2.9.10

Prescreveram dívidas fiscais iguais a 5 vezes os cortes "indispensáveis" nas prestações de apoio ao mais pobres?

Na resposta à crise, temos sido inundados com anúncios de redobrado rigor na gestão das prestações sociais, que a par com os cortes dos montantes, vai permitir ao Estado poupar umas centenas de milhões de Euros. 
Esta é mesmo a bandeira do rigor orçamental no ano de 2010. O risco de fraude dos pobres e o perigo de descontrolo na gestão das despesas com protecção social (e com saúde, e com educação, já agora) tem sido zurzido na praça pública, perante um silêncio estranhamente embaraçado, quando não um aplauso discreto, de vários membros do governo, que julgam encontrar aí uma chave importante para a contenção do défice. Relativizar o peso da fraude dos pobres passou a ser politicamente incorrecto e sinal de apoio a um inaceitável laxismo público, conhecido pelo nome de despesismo.
Mas, no mínimo, é tão mal gasto o dinheiro que o Estado deixa de receber por inércia perante os contribuintes faltosos quanto o que quer deixar de pagar a recebedores que manipulem o sistema de prestações sociais. Diria mesmo que, no plano moral, é mais aceitável um erro de mesma dimensão numa prestação a pobres que numa cobrança de dívida a abastados, mas ao dizê-lo afasto-me excessivamente da retórica do Dr. Portas para o palato actual do debate político entre governo e oposições. Contudo, os mil milhões de dívida fiscal prescrita que a IGF terá encontrado em Lisboa e Porto e o Público noticia hoje correspondem a cinco vezes o corte que o governo achou necessário fazer nas transferências sociais para os mais pobres como medida de combate ao défice excessivo.
Repito a pergunta: queremos uma sociedade de transparência e rigor para ambos os extremos da pirâmide social?
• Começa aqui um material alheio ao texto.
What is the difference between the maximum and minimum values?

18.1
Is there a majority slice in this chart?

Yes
Até agora, não se tem ido por aí e a severidade para com os mais pobres não aprece ter equivalente noutras paragens.
Será pedir muito a um país que tem recursos para ocupar técnicos de emprego a fazer de polícia em entrevistas de emprego, que tem recursos para chamar dois milhões de pessoas a provar os seus rendimentos para corrigir eventualmente as suas prestações numas dezenas de euros e que tem desempregados a ter que apresentar periodicamente carimbos comprovando que foram a essas entrevistas, que consiga organizar-se para ter recursos para que dívidas fiscais de mil milhões de euros não prescrevam?
De repente veio-me à memória um tópico da sociologia do direito, o da selectividade da actuação do Estado no enforcement das suas próprias prescrições normativas.

4 comentários:

Micael Sousa disse...

Sem dúvida que perseguir os "pobres" e deixar à solta os "ricos", no que toca à redução de prestações sociais e de colecta de impostos, é uma perversão do Estado Social e um rude golpe rumo ao Estado Providência.

Anónimo disse...

O "Estado" deixou prescrever 1000 milhões de euros! Não existem responsáveis? Não era esta verba mais do que suficiente para manter os apoios sociais? Serão os desfavorecidos os culpados?
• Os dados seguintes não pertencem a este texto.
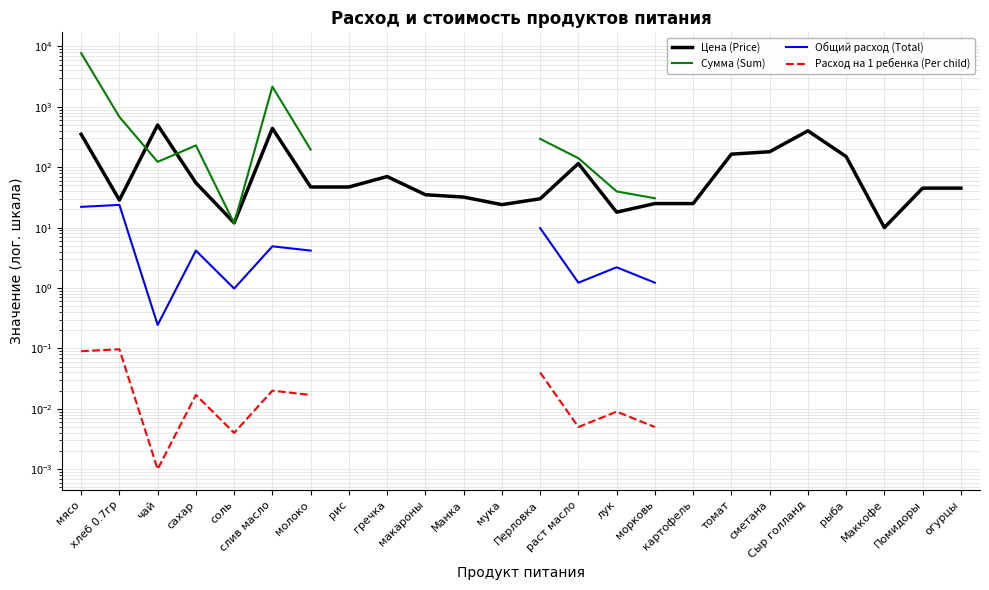

The value of Общий расход (Total) at молоко is 1.4. True or false?

False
Definitivamente este país é governado por gente de baixa estirpe, incompetente e iconsequente.
Revolução precisa-se!!!

Hugo Cruz disse...

É incompreensível como podem deixar prescrever processos de dívidas fiscais, ainda por cima tendo em consideração o montante em causa, que é bastante elevado.
Precisamos de uma nova revolução!!!!
Ass.: p. do filo

Obrigado.

Francisco Tavares disse...

É assim tão difícil fazer funcionar os serviços de cobrança dos impostos? Não há supervisão dos processos? Haverá corrupção?